While two nations may be divided by the same language nothing divides the US and UK like the relative popularity of fruit cake. Giving someone a fruit cake gift in the US is, essentially, the equivalent of un-friending them on Facebook or blocking them on Twitter. It’s a clear statement that you (a) don’t like them or (b) you don’t really understand gifting. Don’t even get me started on the politics of re-gifting a fruit cake.

Legal efficiency is a lot like cake. But it’s not a bad thing. Let’s unpack that.

Law used to be a one way street for clients. It was essentially a delivery service – and often a very expensive one. Increasingly, not so now as more collaborative and efficient methods come into being. We are embarked on one of the most fundamental shifts in professional services – driven by technology (of course) but increasingly by the sense of empowerment that both lawyers and clients experience. Law may yet prove to be one of the greatest case studies in services liberation and product generation via digital enablement.

Related, I spent some time this week chatting with the leadership of Legal Sifter. Case-in-point. Their ‘phone is ringing off the hook fielding calls from both law firms and corporate counsel – each looking at the issue of contract management in new ways.

Consider the dilemma of the typical law firm. How does the typical law firm manage the contracts it reviews and edits for clients – especially now in an era of fixed pricing and rate constraints? Several lawyers, numerous contracts, different matters – how do you drive the efficiency required? Add to that the need for access controls and maybe even a nice user experience.
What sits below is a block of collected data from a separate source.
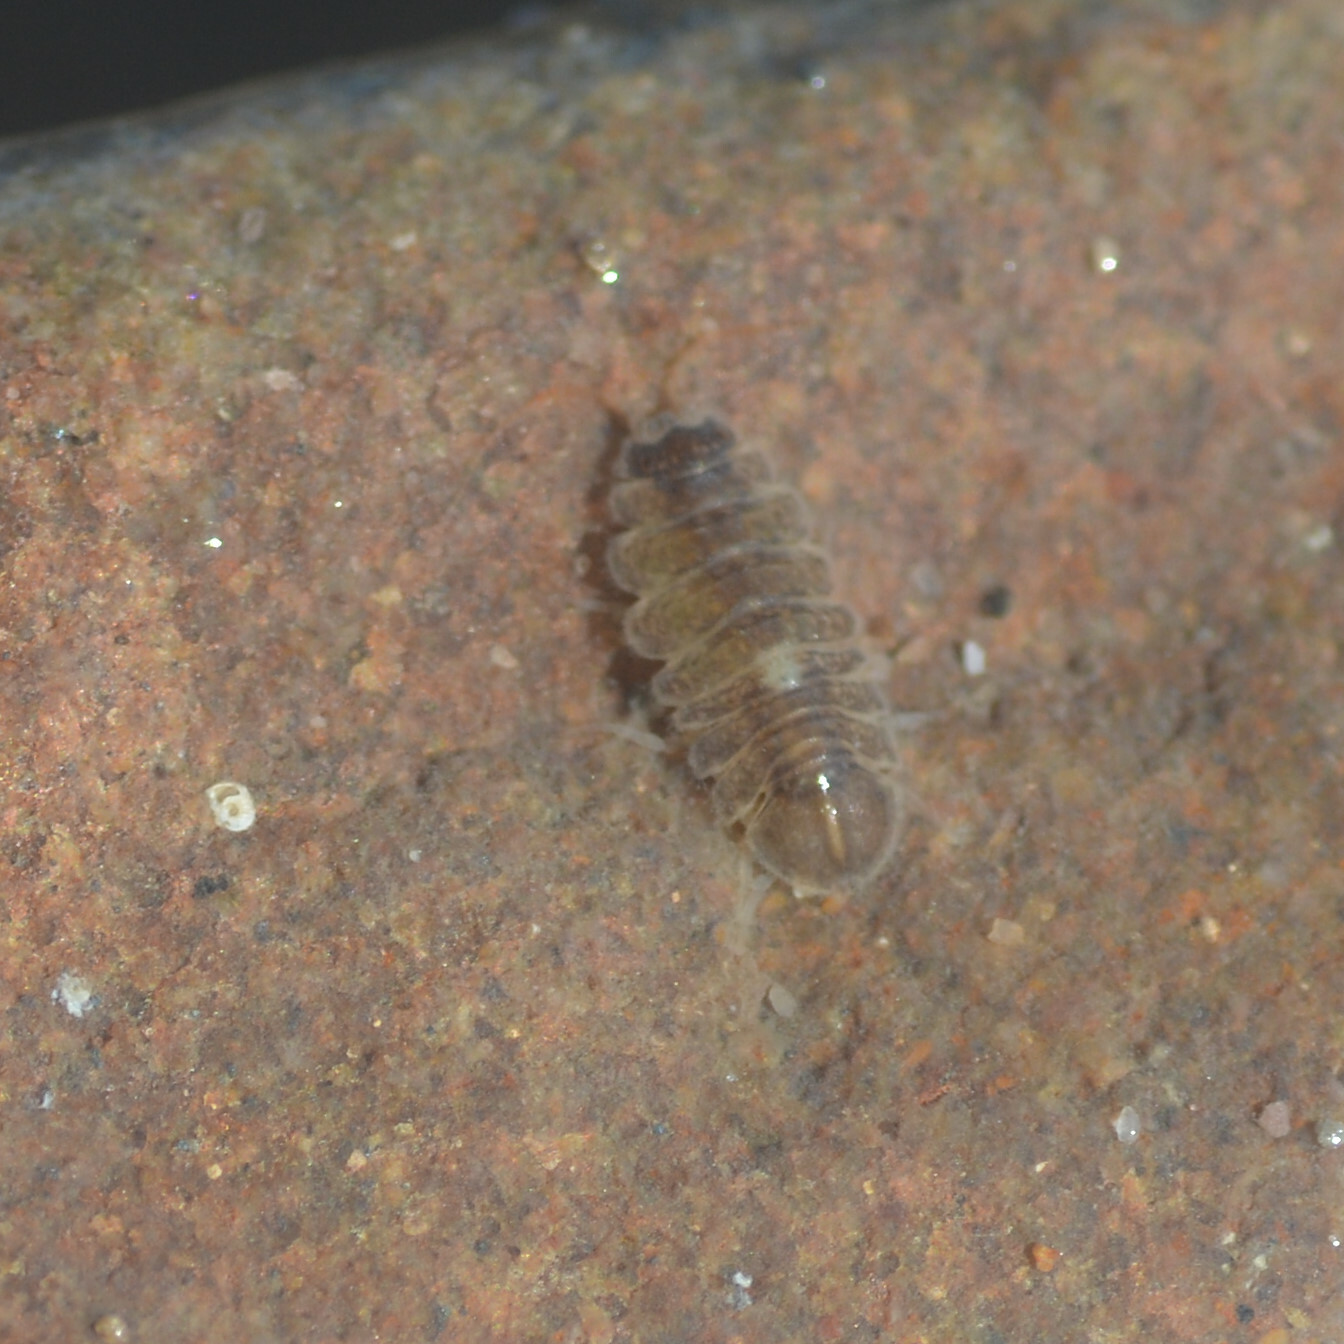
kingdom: Animalia
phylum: Arthropoda
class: Malacostraca
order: Isopoda
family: Janiridae
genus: Jaera
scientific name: Jaera
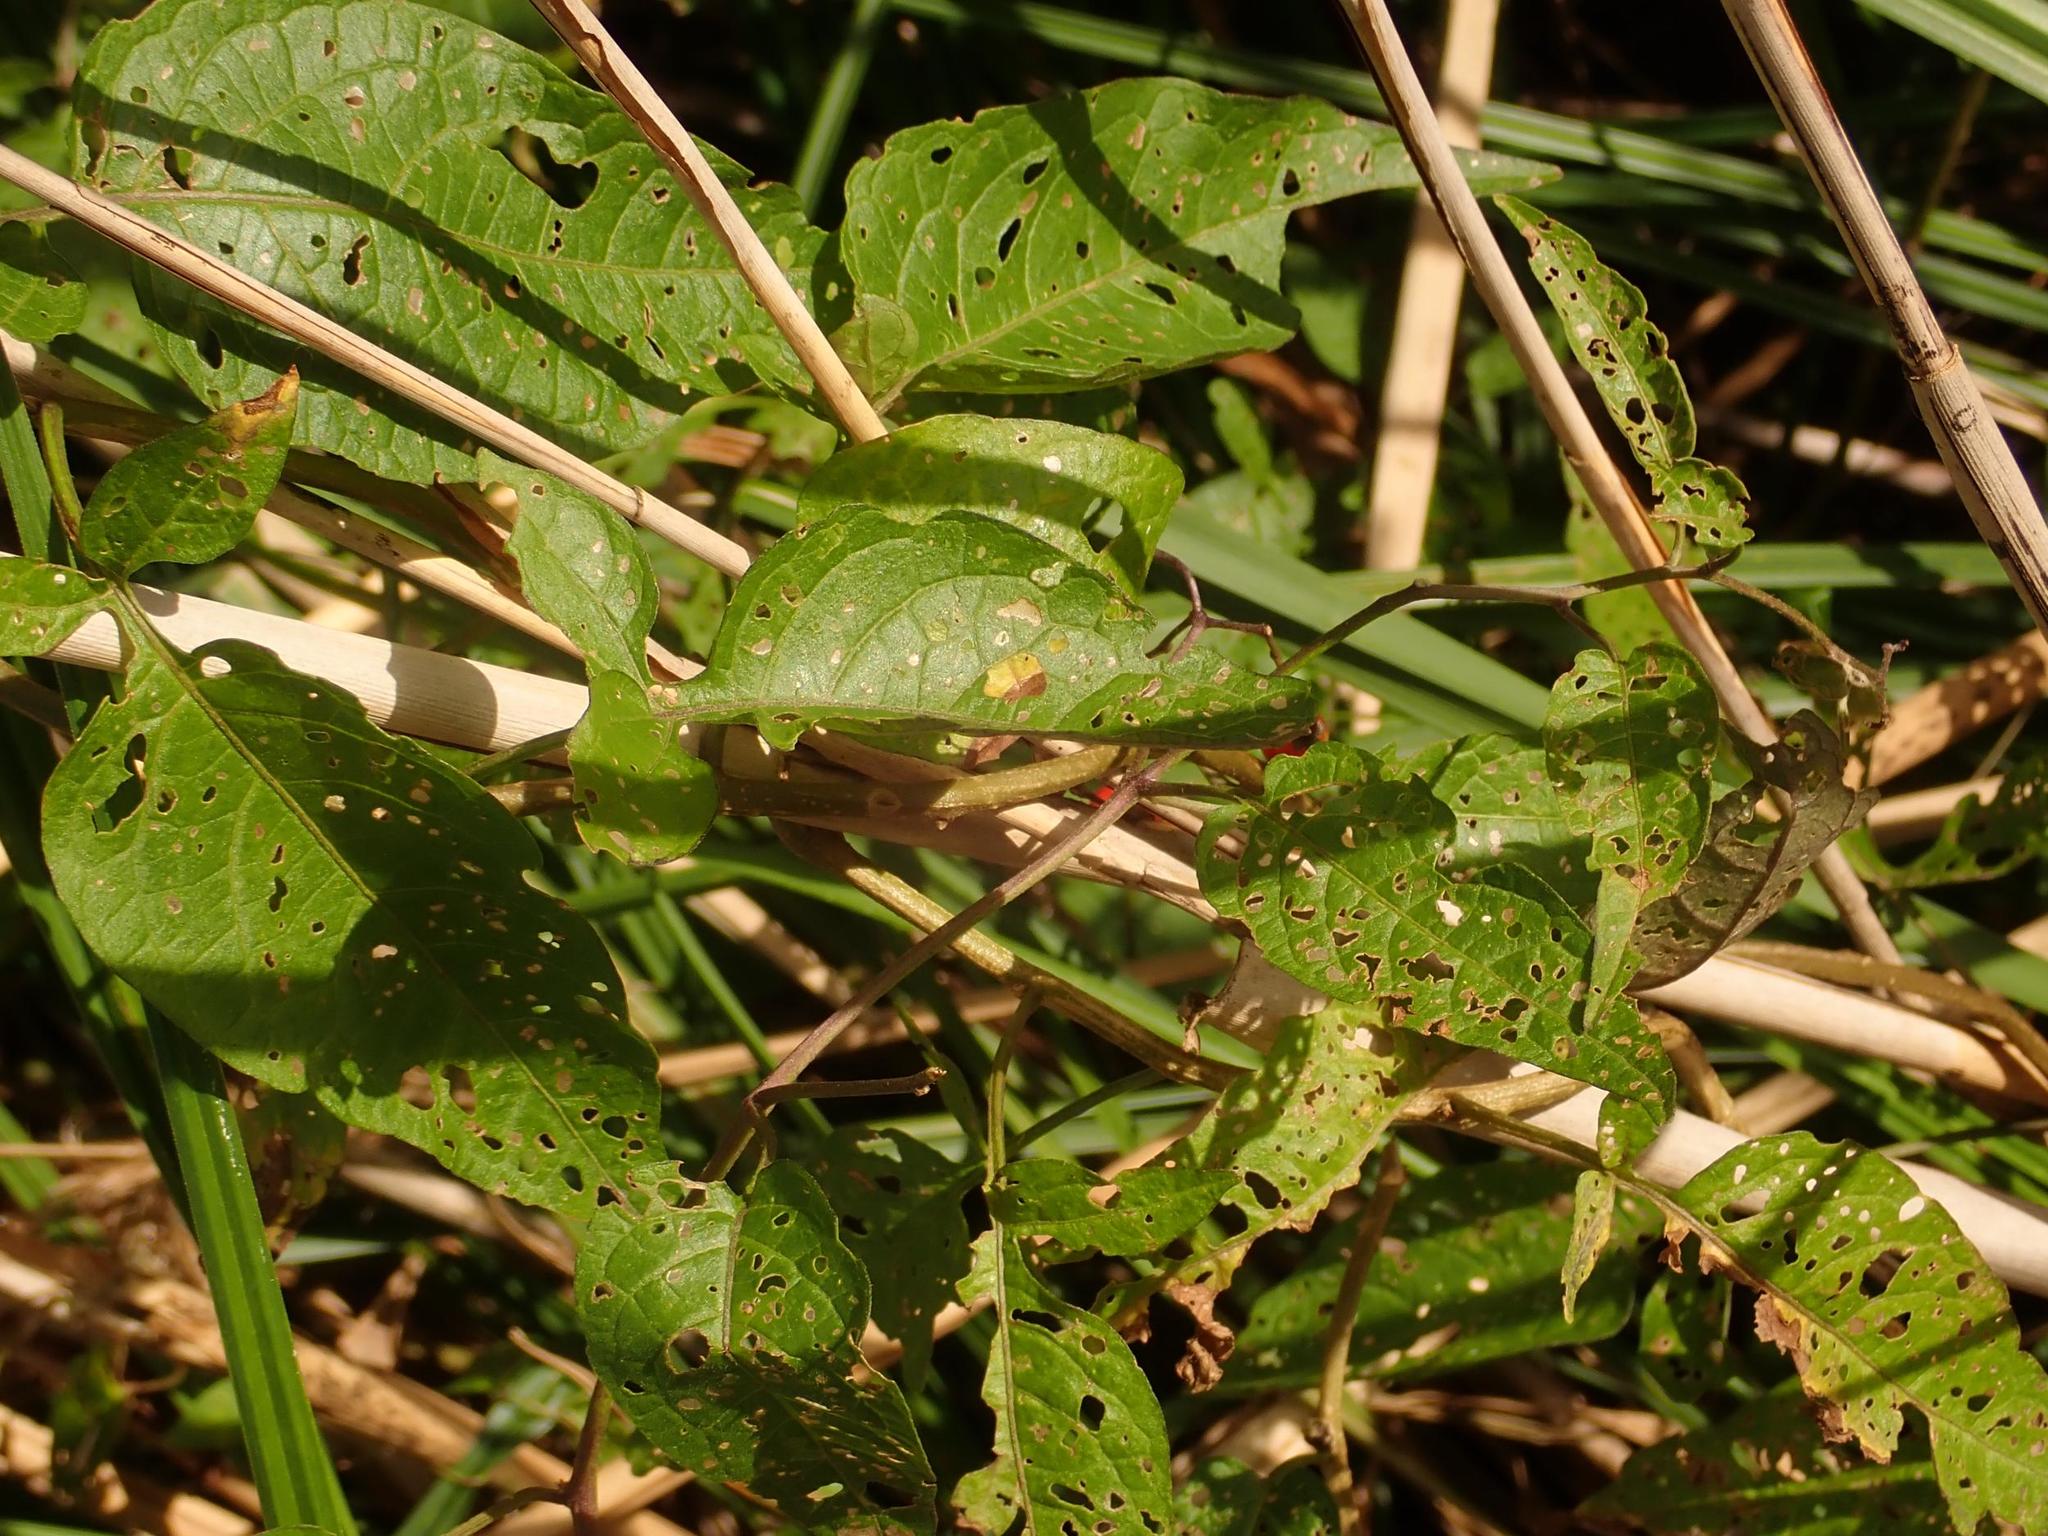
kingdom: Plantae
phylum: Tracheophyta
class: Magnoliopsida
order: Solanales
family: Solanaceae
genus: Solanum
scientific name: Solanum dulcamara
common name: Climbing nightshade
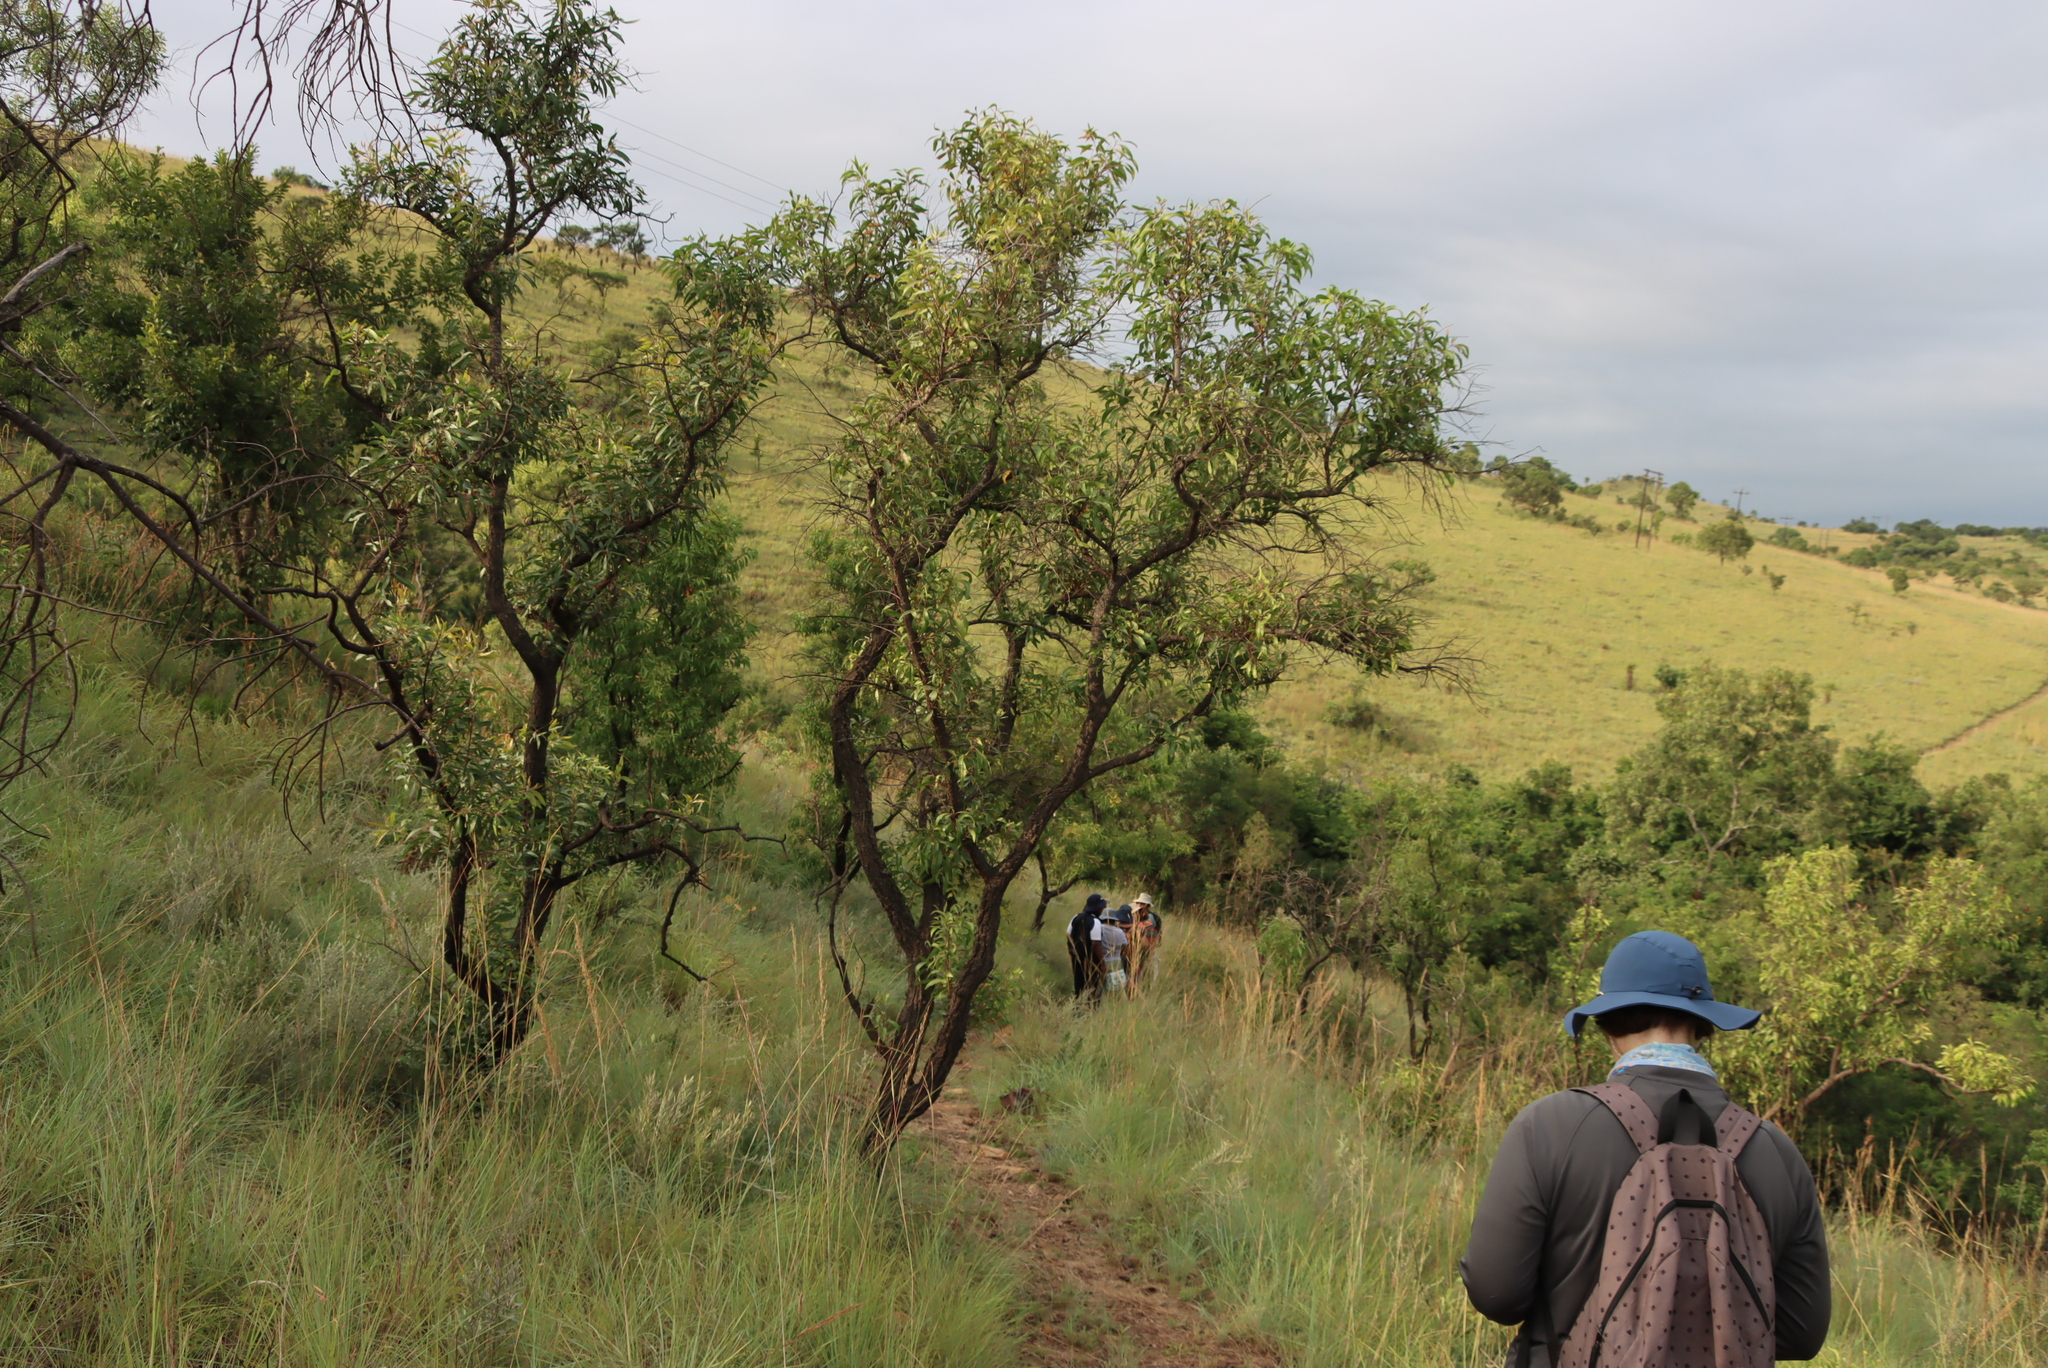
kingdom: Plantae
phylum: Tracheophyta
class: Magnoliopsida
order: Proteales
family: Proteaceae
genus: Faurea
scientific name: Faurea saligna
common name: African bean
Consider the angst of the typical corporate attorney interfacing with both in-house counsel and external law firms. How does he or she coordinate and leverage the know-how they have – and also embody that in the contracts they use. How does the benefit of one contract mark-up get captured and pollinated in others?

These are practical uses. The kind that many lawyers face – in the real world. The experience inherent in the review process costs money so how do you spread the cost of your investment and get the most from it? If the old days were about spending money on each contract review and marking up old templates each time, these days more customers want more leverage.

There is good news. Lawyers can now have their cake and eat it. The world hasn’t come to an end and it won’t any time soon. The really super thing about tech like Legal Sifter is that it helps lawyers on both sides of the divide get stuff done the way it needs to – and the way that clients want it.

Digital law is unlike anything that has gone before. The many applications of it and the many mechanisms by which it will be tapped are starting to unfold. It is a brave and exciting new world in which there is a ton of upside for lawyers and clients alike. We reject the notion that tech is simply undermining. It is extraordinarily enabling for those willing to engage.

Law is like cake. No really. Maybe not fruit cake. But there is plenty of icing for everyone and those who embrace this shift can do very well from it.